Plan to Transfer Police Response Officers “An Accountant’s dream but a Police Officer’s Nightmare”: Beggs

Outside Larne PSNI Station

L/R Roy Beggs MLA, Larne Mayor Cllr Maureen Morrow, Cllr Mark McKinty Chairman Larne PCSP

Ulster Unionist MLA for East Antrim Roy Beggs Jnr has brought the issue of the Transfer of Police Response Officers out of Larne PSNI station to Ballymena to the floor of the Northern Ireland Assembly.

Explaining why he was introducing the debate to Assembly, the East Antrim MLA criticised the non-attendance of the Minister for Justice David Ford.  It is normal for Ministers to be present to respond to issues raised in Assembly debates, but Minister Ford declined to attend citing that the Response officer transfer proposal was an operational matter for the PSNI alone.

Mr Beggs told the Assembly:

“The mantra of “That would be an operational matter” seems to trump everything.  It is precisely that lack of engagement by and the inflexibility of the hierarchy in the PSNI and Department of Justice that has prompted me to raise this issue in the Assembly to ensure that there is adequate and wider discussion of the matter.

Also, and this is crucial, my Ulster Unionist Party colleagues and representatives from Larne Policing and Community Safety Partnership have been contacted by unprecedented numbers of serving police officers who are expressing their concerns, off the record, that the removal of these response police officers from Larne will reduce the effectiveness of policing there.
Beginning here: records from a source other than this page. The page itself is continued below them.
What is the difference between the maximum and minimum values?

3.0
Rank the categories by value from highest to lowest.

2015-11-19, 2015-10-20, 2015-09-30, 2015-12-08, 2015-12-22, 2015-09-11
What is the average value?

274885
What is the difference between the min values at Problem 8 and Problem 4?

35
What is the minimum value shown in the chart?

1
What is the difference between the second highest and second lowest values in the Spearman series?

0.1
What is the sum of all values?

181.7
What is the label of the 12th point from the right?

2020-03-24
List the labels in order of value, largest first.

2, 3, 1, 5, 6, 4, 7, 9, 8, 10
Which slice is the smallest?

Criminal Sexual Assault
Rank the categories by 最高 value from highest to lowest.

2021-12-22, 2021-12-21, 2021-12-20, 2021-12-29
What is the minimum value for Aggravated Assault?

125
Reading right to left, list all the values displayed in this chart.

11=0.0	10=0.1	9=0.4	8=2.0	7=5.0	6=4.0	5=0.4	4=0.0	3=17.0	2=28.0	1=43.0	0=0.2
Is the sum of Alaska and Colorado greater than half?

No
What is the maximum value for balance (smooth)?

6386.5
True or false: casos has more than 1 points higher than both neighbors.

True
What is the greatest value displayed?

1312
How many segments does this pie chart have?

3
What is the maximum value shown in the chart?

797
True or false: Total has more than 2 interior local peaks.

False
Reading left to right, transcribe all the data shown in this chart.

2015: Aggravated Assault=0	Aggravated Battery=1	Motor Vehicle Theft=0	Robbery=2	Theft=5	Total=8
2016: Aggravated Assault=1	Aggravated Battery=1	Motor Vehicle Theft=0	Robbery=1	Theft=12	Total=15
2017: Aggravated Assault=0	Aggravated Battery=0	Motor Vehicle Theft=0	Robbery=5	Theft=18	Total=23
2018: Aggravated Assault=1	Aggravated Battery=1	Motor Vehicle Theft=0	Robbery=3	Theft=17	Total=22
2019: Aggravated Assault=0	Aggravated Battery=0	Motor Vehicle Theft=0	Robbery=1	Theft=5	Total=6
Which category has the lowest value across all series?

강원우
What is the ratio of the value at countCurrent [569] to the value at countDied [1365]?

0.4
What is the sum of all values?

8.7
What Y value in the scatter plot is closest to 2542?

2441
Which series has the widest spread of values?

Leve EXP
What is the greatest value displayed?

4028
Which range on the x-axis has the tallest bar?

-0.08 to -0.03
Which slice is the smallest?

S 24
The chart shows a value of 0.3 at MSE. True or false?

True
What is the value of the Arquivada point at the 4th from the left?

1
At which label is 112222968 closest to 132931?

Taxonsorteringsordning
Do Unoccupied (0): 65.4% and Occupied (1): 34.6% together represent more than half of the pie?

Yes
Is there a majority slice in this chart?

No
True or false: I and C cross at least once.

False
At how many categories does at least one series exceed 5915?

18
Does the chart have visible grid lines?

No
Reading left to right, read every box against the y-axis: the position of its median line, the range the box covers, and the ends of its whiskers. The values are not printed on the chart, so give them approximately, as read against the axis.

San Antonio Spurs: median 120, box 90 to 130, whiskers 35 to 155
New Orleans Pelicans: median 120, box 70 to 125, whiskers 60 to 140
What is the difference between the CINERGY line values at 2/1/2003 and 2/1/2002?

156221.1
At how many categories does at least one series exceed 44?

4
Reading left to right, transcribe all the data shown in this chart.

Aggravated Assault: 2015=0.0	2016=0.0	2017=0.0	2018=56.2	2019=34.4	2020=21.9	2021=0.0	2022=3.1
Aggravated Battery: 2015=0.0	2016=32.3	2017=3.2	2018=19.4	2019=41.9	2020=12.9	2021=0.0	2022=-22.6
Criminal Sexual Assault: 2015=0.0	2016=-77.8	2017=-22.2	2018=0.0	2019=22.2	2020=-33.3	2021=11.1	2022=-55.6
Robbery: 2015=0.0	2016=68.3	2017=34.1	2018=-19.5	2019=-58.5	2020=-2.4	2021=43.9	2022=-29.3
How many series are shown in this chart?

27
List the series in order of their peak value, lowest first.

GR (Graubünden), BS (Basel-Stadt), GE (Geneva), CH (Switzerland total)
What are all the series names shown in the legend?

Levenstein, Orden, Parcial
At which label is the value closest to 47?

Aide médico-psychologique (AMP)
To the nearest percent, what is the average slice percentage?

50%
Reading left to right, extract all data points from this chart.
The proposal will remove 20 response police officers from Larne.  In the future, one seventh of their response policing time will be spent sitting in a car travelling between Larne and Ballymena.  How can that be good for policing or for response policing?  Local knowledge will be diluted as officers share duties and briefings cover a wider area, and that, in my opinion, will leave the community in Larne more vulnerable to criminals.  How will the people of Larne receive a timely emergency response during each shift changeover?  The travel time between Larne and Ballymena is around 35 minutes, and if the officer is then required to travel on, perhaps to Islandmagee or down the coast, it could take another 25 minutes on top of that.  In my mind, that would be unacceptable.  In addition, Larne is a major port.  What timely response from Ballymena will be possible to a port incident? “

Roy Beggs MLA suggested that the proposal to move response police officers from Larne actually breached the official Police Plan:

“ A key objective of the current policing plan for Larne is keeping police officers in the Larne area command unit visible and keeping the community informed about local policing issues.  One of the key means to achieve that is:

“Continued linking of Neighbourhood Policing through Response Policing officers attached to Larne Area Command Unit”.

 It seems very obvious that moving response police officers from Larne to Ballymena is a breach of the Larne district policing plan.  It is a breach of the faith of the local community.  The Service First plan might be an accountant’s dream, but I fear that it could be a police officer’s nightmare.”

The Ulster Unionist Party MLA added:

“ I accept that there is the operational independence of the Chief Constable, but there are equally important concepts such as public interest, duty of care and public safety.  Another buzzword when discussing policing in recent years is accountability.  Has the Policing Board been fully briefed?  Has it been able to question the Chief Constable and senior officers on Service First?  Has this plan been fully thought out?  What alternatives have been considered?  The failure to respond to numerous letters from Larne Borough Council and the Larne policing and community safety partnership show that there has been a lack of engagement.

In conclusion, I bring this matter to the attention of the Assembly because my constituents in Larne want to have an effective, professional, local police service in their area.  It is totally unacceptable that the second largest sea port in Northern Ireland should be left only with a neighbourhood police officer team of 10.  The team does work efficiently and effectively, but, if the separation occurs, they would be left without that closer working relationship with the response police officers.  I hope that someone in the PSNI, the Department of Justice or the Policing Board is listening and will reconsider this plan, even at this late stage.”